Already, order books for more gravy bowls seem full, what with Thabo Mbeki pushing for, according to ZimOnline reports, "power-sharing proposals [where] Tsvangirai becomes executive prime minister, while Mugabe remains president.... [with] at least two or three vice-presidents and two deputy prime ministers drawn from the three negotiating parties.... this structure was designed to accommodate Mugabe’s  present vice-presidents Joseph Msika and Joyce Mujuru in addition to other top officials of the negotiating parties such as MDC second-in-command Thokozani Khupe and Emmerson Mnangagwa, a hawkish Mugabe's loyalist, who would become deputy prime ministers."
 
Now you tell me, by the time we are done with aides, deputies, secretaries, pa's, receptionists, drivers and messengers, Zimbabwe will have the biggest 'compromise government' in the history of political settlements. Mind you, the other six relatively 'unknown' fringe political parties are already screaming their lungs out for being left out of the show. The Federal Democratic Union, Progressive Union of Matebeleland, United People's Party, PUMA, ZANU Ndonga and Simba Makoni's Dawn/Mavambo/Kusile have made very little progress in upstaging Morgan Tsvangirayi in previous elections, but they are demanding to be heard, or more appropriately, to be fed!
 
My personal dislike of governments is not alien to liberal extremism. It is justified, because governments, especially African ones, specialise in legitimised plunder. My country has been under ZANUpf  for almost thirty years, the last ten of which have seen very little of no industrial production - a vital component of tax revenue. Even with the best of intentions, a highly skilled workforce and superb balance of payments support, we can only hope to reach our economic sanity targets end of 2009.

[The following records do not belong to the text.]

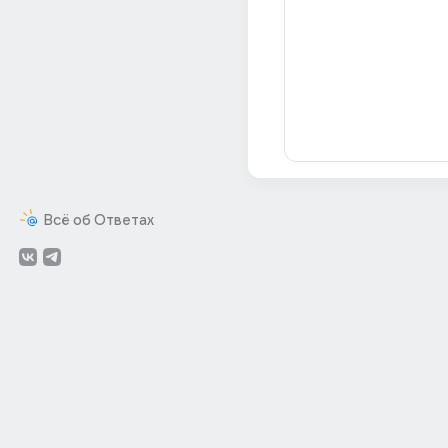
Всё об Ответах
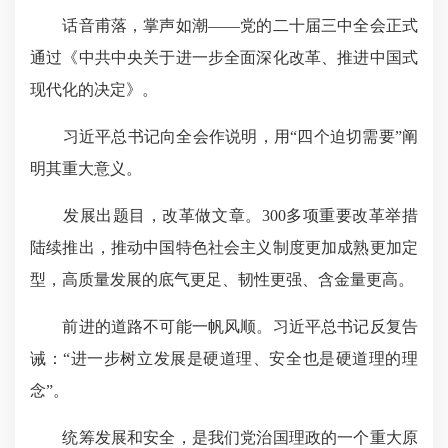
话音甫落，掌声如潮——党的二十届三中全会正式
通过《中共中央关于进一步全面深化改革、推进中国式
现代化的决定》。
习近平总书记向全会作说明，用“四个迫切需要”阐
明其重大意义。
发展出题目，改革做文章。300多项重要改革举措
陆续推出，推动中国特色社会主义制度更加成熟更加定
型，高质量发展的底气更足、韧性更强、含金量更高。
前进的道路不可能一帆风顺。习近平总书记反复告
诫：“进一步树立发展是硬道理、安全也是硬道理的理
念”。
统筹发展和安全，是我们党治国理政的一个重大原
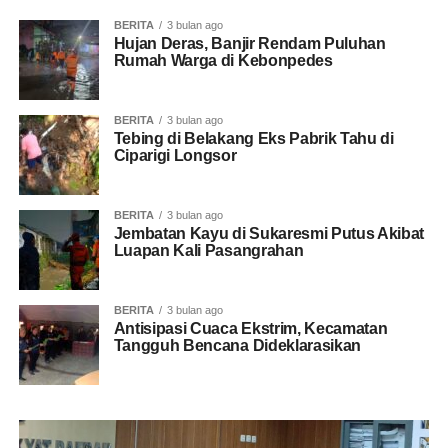
BERITA
3 bulan ago
Hujan Deras, Banjir Rendam Puluhan
Rumah Warga di Kebonpedes
BERITA
3 bulan ago
Tebing di Belakang Eks Pabrik Tahu di
Ciparigi Longsor
BERITA
3 bulan ago
Jembatan Kayu di Sukaresmi Putus Akibat
Luapan Kali Pasangrahan
BERITA
3 bulan ago
Antisipasi Cuaca Ekstrim, Kecamatan
Tangguh Bencana Dideklarasikan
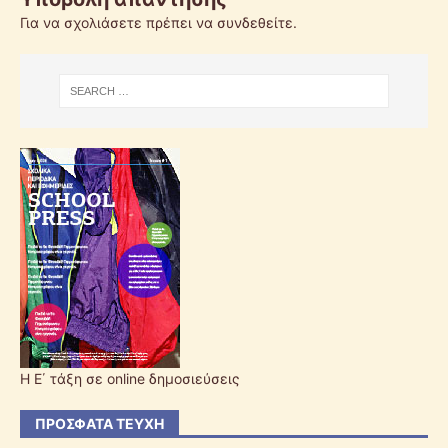
Για να σχολιάσετε πρέπει να
συνδεθείτε
.
Η Ε΄ τάξη σε online δημοσιεύσεις
ΠΡΌΣΦΑΤΑ ΤΕΎΧΗ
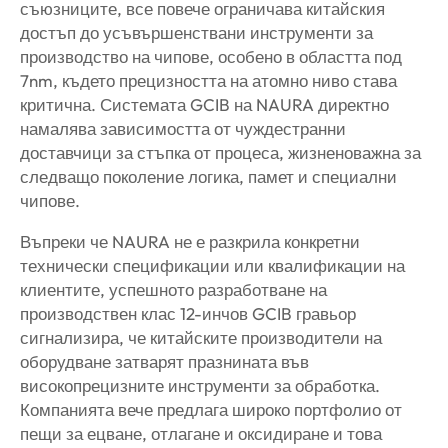
съюзниците, все повече ограничава китайския
достъп до усъвършенствани инструменти за
производство на чипове, особено в областта под
7nm, където прецизността на атомно ниво става
критична. Системата GCIB на NAURA директно
намалява зависимостта от чуждестранни
доставчици за стъпка от процеса, жизненоважна за
следващо поколение логика, памет и специални
чипове.
Въпреки че NAURA не е разкрила конкретни
технически спецификации или квалификации на
клиентите, успешното разработване на
производствен клас 12-инчов GCIB гравьор
сигнализира, че китайските производители на
оборудване затварят празнината във
високопрецизните инструменти за обработка.
Компанията вече предлага широко портфолио от
пещи за ецване, отлагане и оксидиране и това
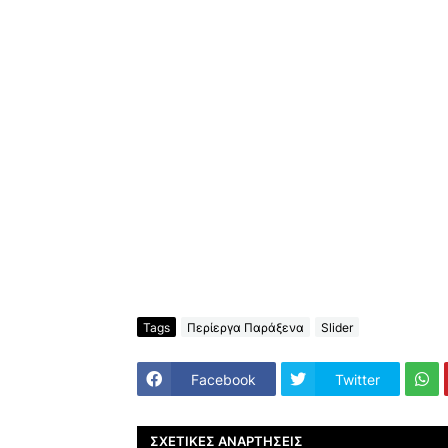
Tags
Περίεργα Παράξενα
Slider
Facebook
Twitter
ΣΧΕΤΙΚΈΣ ΑΝΑΡΤΉΣΕΙΣ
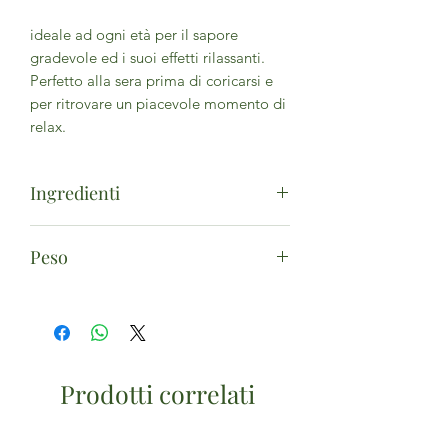
ideale ad ogni età per il sapore
gradevole ed i suoi effetti rilassanti.
Perfetto alla sera prima di coricarsi e
per ritrovare un piacevole momento di
relax.
Ingredienti
Arancio dolce frutto 40%, Arancio
Peso
dolce foglie 20%, Biancospino 20%,
Tiglio fiori e brattee (20%).
20 filtri
Prodotti correlati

In the intervening period, the prospect of a donor-driven public budget is real, considering that MDC made exciting committments to reverse collapsed infrastructure. Both Robert Mugabe and his chief banker, Gideon Gono, have driven our economy to complete bankruptcy. By my estimates, although Zimbabwe's vast mineral and tourist resources are the shot term weapons we have against an inevitable deludge of undesirable international indebtedness, I cannot  see Tsvangirayi resisting the temptation to fund a huge budget deficit with external funds.
 
The lifecycle of a Zimbabwe GNU must be a lot shorter than its Kenyan counterpart mainly for two reasons. One, Zimbabweans want a perishable transitional arrangement that focuses on new institutions of governance and legislation to organise fresh presidential elections. Two, any mechanism that seems to give Mugabe a new lease of life is a national, regional and global liability that will slow Zimbabwe's admission into the brotherhood of nations. Maybe I am a natural pessimist. So far, Mr Odinga seems to be the acceptable face of Kenyan politics, but whether or not Mugabe can be overshadowed, even in a ceremonial presidential role, is a feat difficult to accomplish. Only time will tell.